Q.9. Write a Python program to:

● Train a Bagging Regressor and a Random Forest Regressor on the California
Housing dataset

● Compare their Mean Squared Errors (MSE)

In [None]:
# Answer ->>

# Import necessary libraries
from sklearn.datasets import fetch_california_housing
from sklearn.model_selection import train_test_split
from sklearn.ensemble import BaggingRegressor, RandomForestRegressor
from sklearn.tree import DecisionTreeRegressor
from sklearn.metrics import mean_squared_error

# Step 1: Load California Housing dataset
california = fetch_california_housing()
X, y = california.data, california.target

# Step 2: Split into training and testing sets
X_train, X_test, y_train, y_test = train_test_split(
    X, y, test_size=0.3, random_state=42
)

# Step 3: Train a Bagging Regressor (with Decision Trees)
bagging = BaggingRegressor(
    base_estimator=DecisionTreeRegressor(),
    n_estimators=50,
    random_state=42
)
bagging.fit(X_train, y_train)
y_pred_bag = bagging.predict(X_test)
mse_bag = mean_squared_error(y_test, y_pred_bag)

# Step 4: Train a Random Forest Regressor
rf = RandomForestRegressor(
    n_estimators=100,
    random_state=42
)
rf.fit(X_train, y_train)
y_pred_rf = rf.predict(X_test)
mse_rf = mean_squared_error(y_test, y_pred_rf)

# Step 5: Print and compare MSEs
print("Mean Squared Error (Bagging Regressor):", round(mse_bag, 3))
print("Mean Squared Error (Random Forest Regressor):", round(mse_rf, 3))


Q.10. You are working as a data scientist at a financial institution to predict loan
default. You have access to customer demographic and transaction history data.

You decide to use ensemble techniques to increase model performance.

Explain your step-by-step approach to:

● Choose between Bagging or Boosting

● Handle overfitting

● Select base models

● Evaluate performance using cross-validation

● Justify how ensemble learning improves decision-making in this real-world
context.

Answer ->

1. Data Preparation : Clean, impute missing values, encode categorical features, scale numeric features if needed.

2. Model Choice : Decide Bagging (Random Forest) vs Boosting (XGBoost/Gradient Boosting).

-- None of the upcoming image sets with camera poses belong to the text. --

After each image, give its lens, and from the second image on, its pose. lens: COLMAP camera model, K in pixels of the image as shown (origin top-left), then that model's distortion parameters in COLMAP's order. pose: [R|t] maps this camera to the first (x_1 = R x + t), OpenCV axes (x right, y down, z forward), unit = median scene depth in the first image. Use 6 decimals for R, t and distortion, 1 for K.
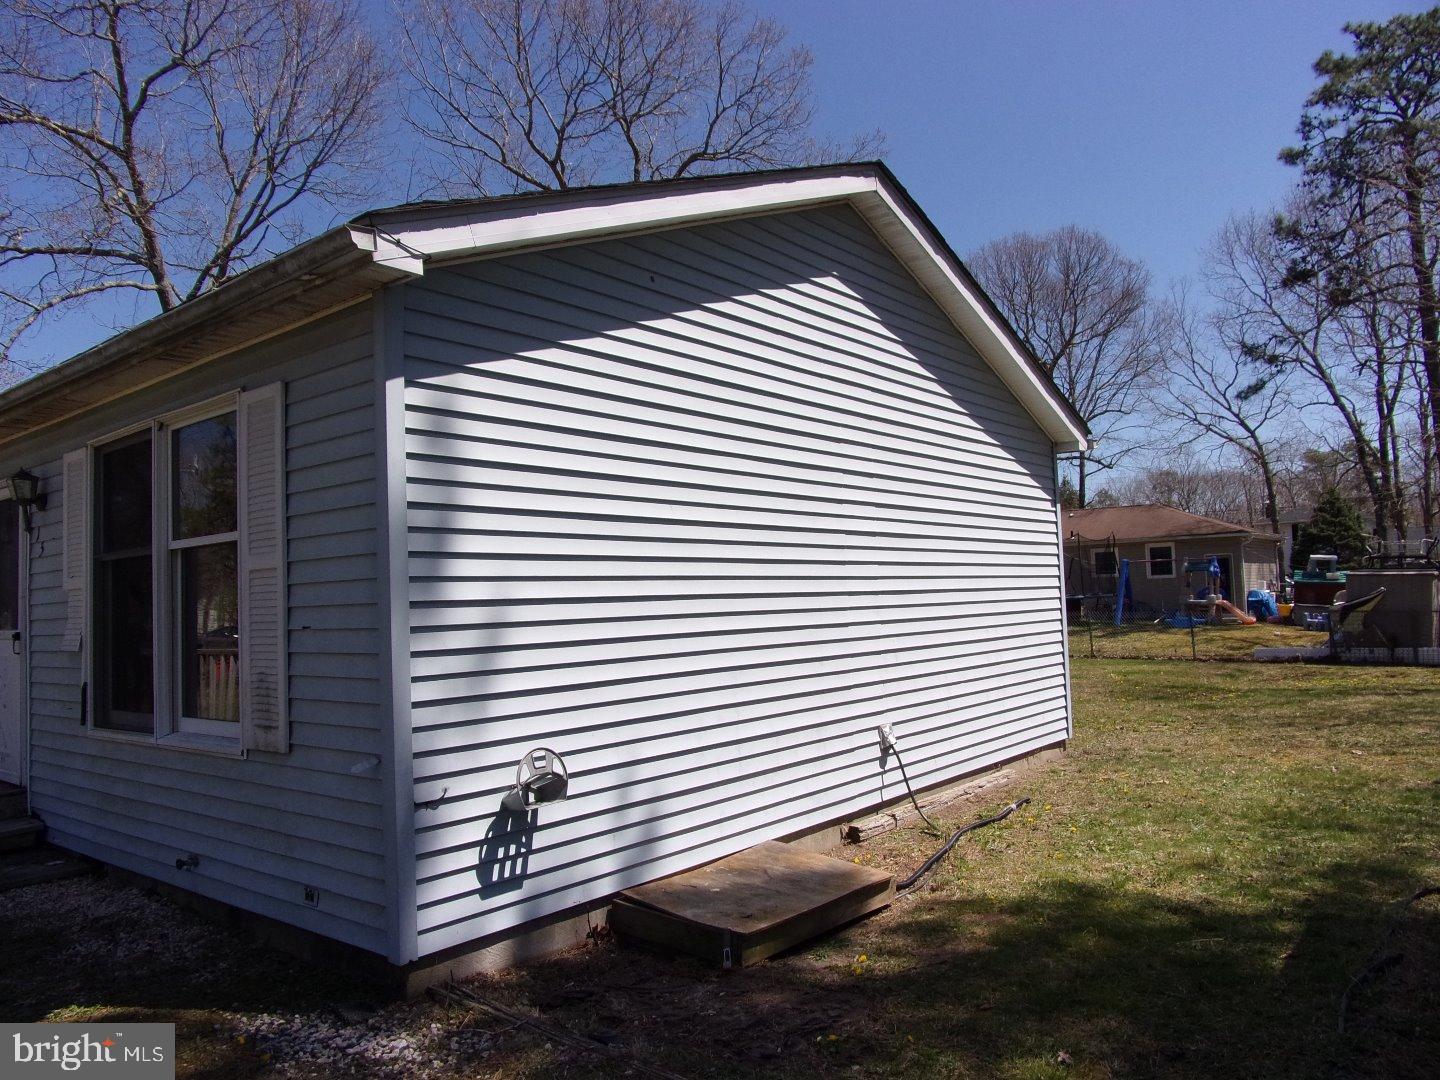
lens RADIAL K [[1034.8, 0, 712.4], [0, 1034.8, 539.1], [0, 0, 1]] dist [-0.051596, 0.038021]
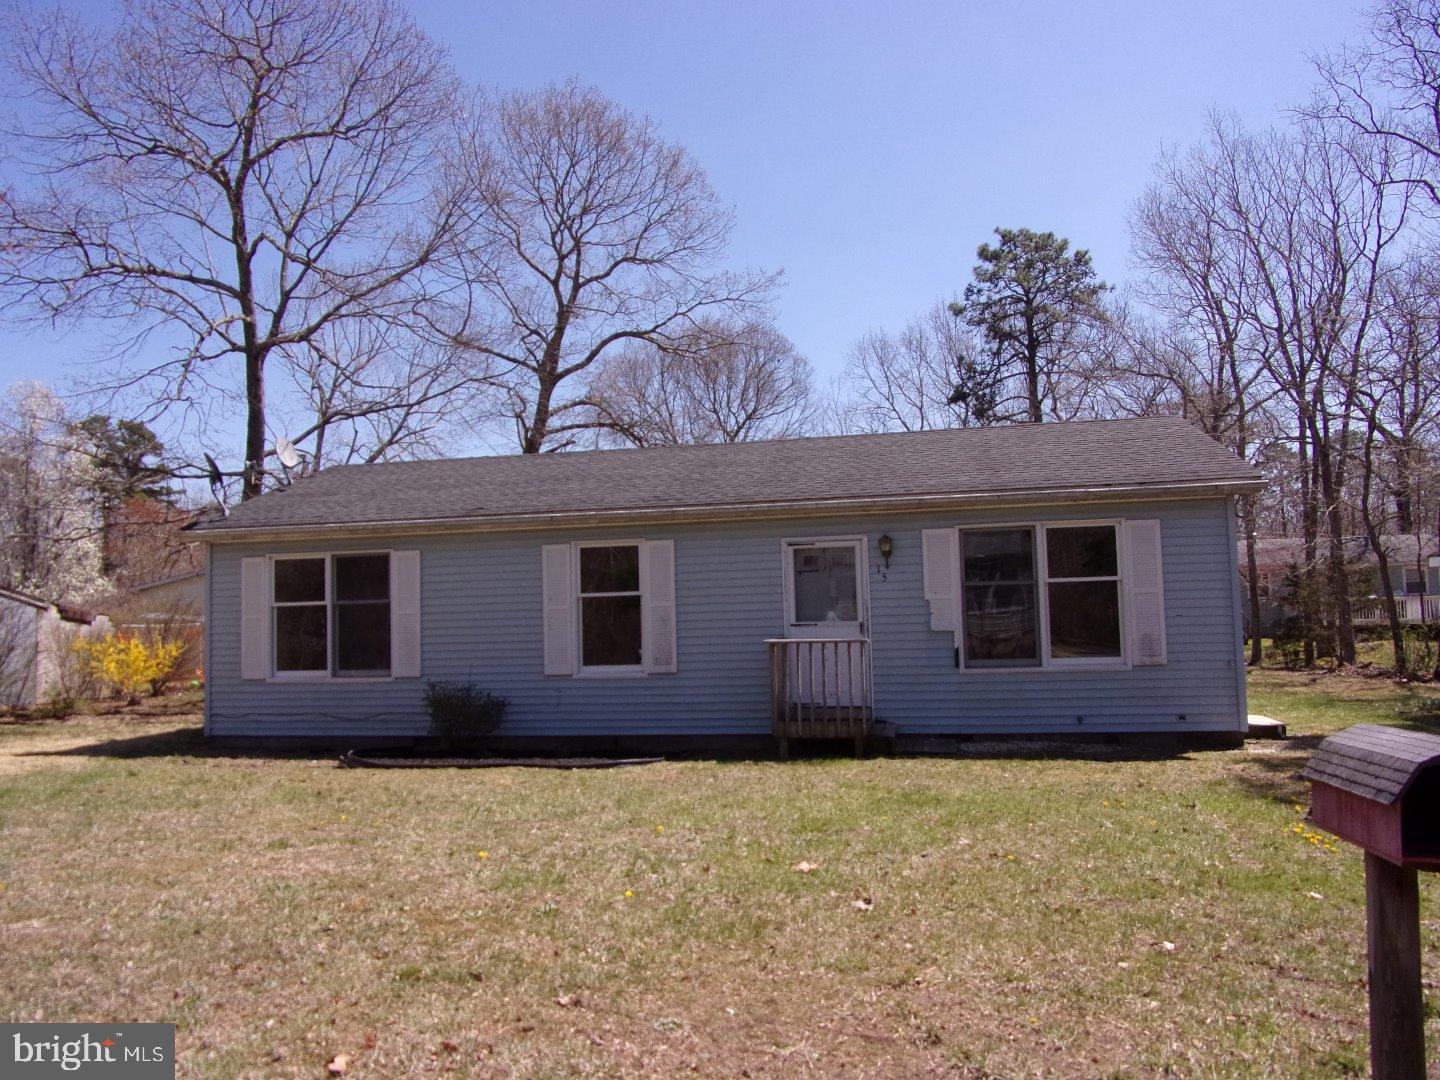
lens RADIAL K [[1069.4, 0, 720.0], [0, 1069.4, 540.0], [0, 0, 1]] dist [-0.028784, 0.001183]
pose [[0.877221, 0.044068, 0.478060, -0.410860], [-0.029210, 0.998833, -0.038475, 0.005167], [-0.479197, 0.019787, 0.877484, -0.123171]]
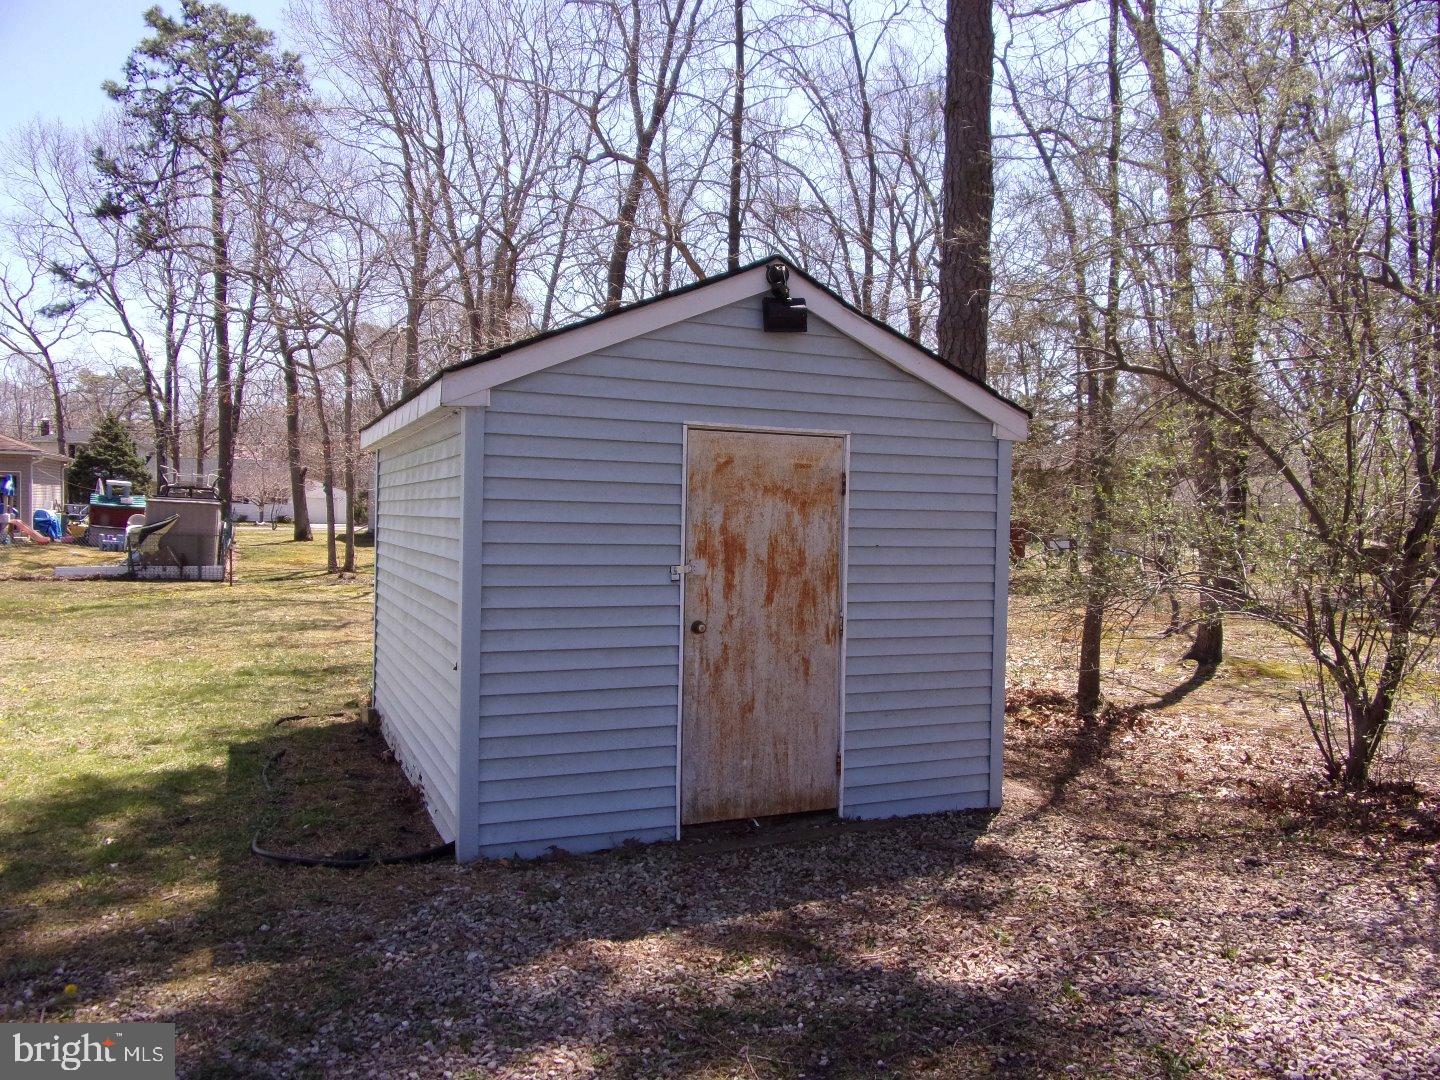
lens RADIAL K [[1034.8, 0, 712.4], [0, 1034.8, 539.1], [0, 0, 1]] dist [-0.051596, 0.038021]
pose [[0.455993, 0.018439, 0.889792, -0.062880], [-0.088129, 0.995807, 0.024527, -0.004160], [-0.885609, -0.089601, 0.455706, -0.043173]]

3. Base Learner Selection : Shallow Decision Trees for boosting; full trees for bagging.

4. Hyperparameter Tuning & Overfitting Control : Cross-validation, regularization, max depth, learning rate.

5. Model Evaluation : Stratified k-fold CV, ROC-AUC, Precision/Recall, F1-score.

6. Deployment & Monitoring : Use ensemble predictions to guide lending decisions; monitor model drift over time.